Die reale Fragmentierung der Bewegungen, die
sich hierin spiegelt, erklärte Bensaïd aus einer Kombination langfristiger und konjunktureller
Entwicklungen. Auf der einen Seite stünden dabei die allseits bekannten Prozesse einer zunehmend
komplexeren Arbeitsteilung bei gleichzeitigem Abbau des Sozialstaats, was zu einer Schwächung des
Klassenbewusstseins und zunehmender Individualisierung geführt habe. Auf der anderen Seite stehe ein
Zyklus von Niederlagen der letzten zwanzig Jahre, wie etwa beim englischen Bergarbeiterstreik Mitte der
80er Jahre oder bei der Verteidigung der gleitenden Lohnskala in Italien.

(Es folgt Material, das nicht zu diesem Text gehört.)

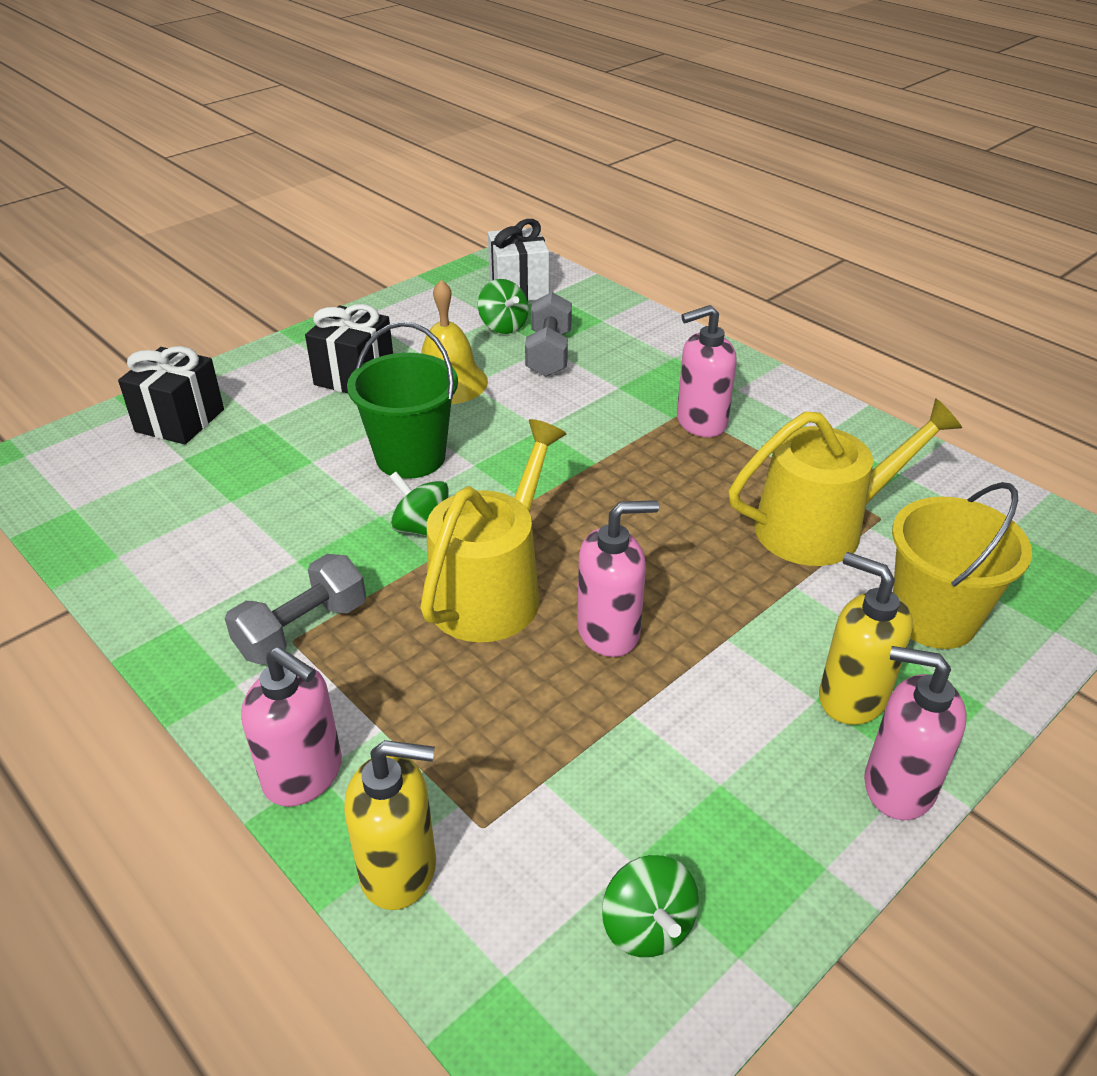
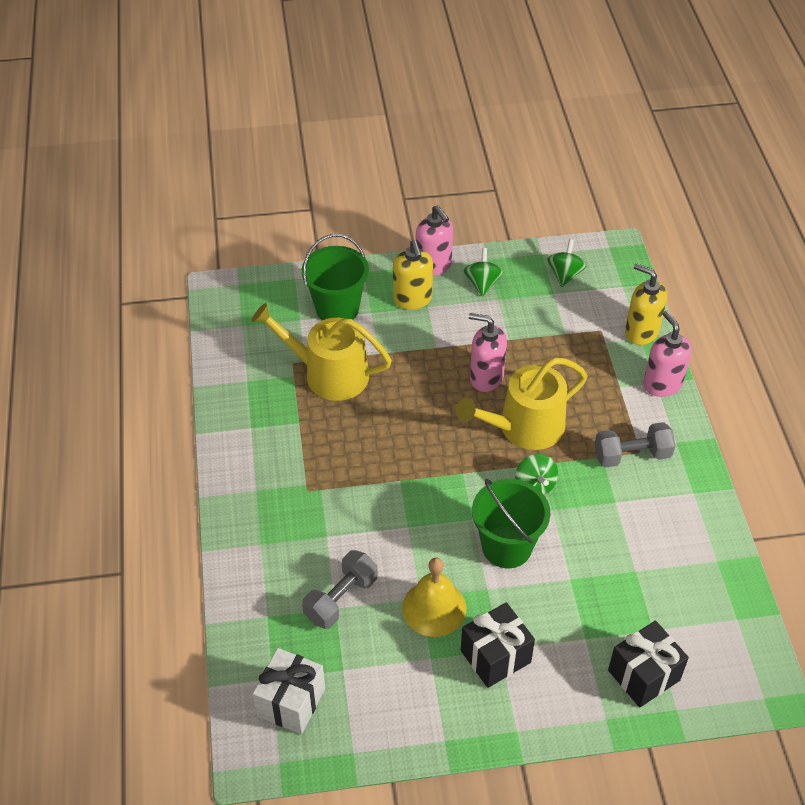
camera: 145 degrees left, 10 degrees up
green spinning top [478,279,529,334] -> green spinning top moved to [464,248,504,297]
pink soap dispenser [677,305,737,437] -> none
yellow bucket [892,482,1032,649] -> green bucket [302,234,369,320]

Die kritische politische Theorie hat in
unterschiedlicher Weise versucht, mit diesen Phänomenen umzugehen. Bourdieus Konzeptualisierung der
Heterogenität sozialer Felder hält Bensaïd durchaus für einen sinnvollen Ansatz. Allerdings
sei es gerade der Kapitalismus selbst, der langfristig die Bedingungen für eine zunehmende Konvergenz
der sozialen Bewegungen schaffe, wenn bspw. die allgemeine Durchsetzung der Warenwirtschaft lokale Kulturen
zerstöre. Hierdurch entstünden Möglichkeiten internationaler Zusammenarbeit, die nicht nur
auf gemeinsamen ethischen Werten, sondern auch auf einer gemeinsamen materiellen Basis aufbauen
könnten.
Wesentlich kritischer sah Bensaïd Hardt/Negris
Empire-Theorie. Theoriegeschichtlich handle es sich hierbei um eine Gegenreaktion auf den Operaismus der
70er Jahre mit seiner Fixierung auf die »traditionelle« Industriearbeiterschaft. In seinen
politischen Konsequenzen sei der Empire-Ansatz hochproblematisch, so etwa, wenn Negri die europäischen
Regierungen als Teil der »Multitude« im Gegensatz zum US-Empire verstehe und dabei
konsequenterweise bei der Befürwortung der europäischen Verfassung lande.
Abschließend plädierte Bensaïd
für eine in jeder Hinsicht offene Perspektivendiskussion in den sozialen Bewegungen. Dies impliziere
auch eine Debatte über Mittel und Möglichkeiten grundlegender Gesellschaftsveränderung.
Dabei sollten durchaus auch die traditionellen, in den Kategorien der Moderne (wie etwa dem Nationalstaat)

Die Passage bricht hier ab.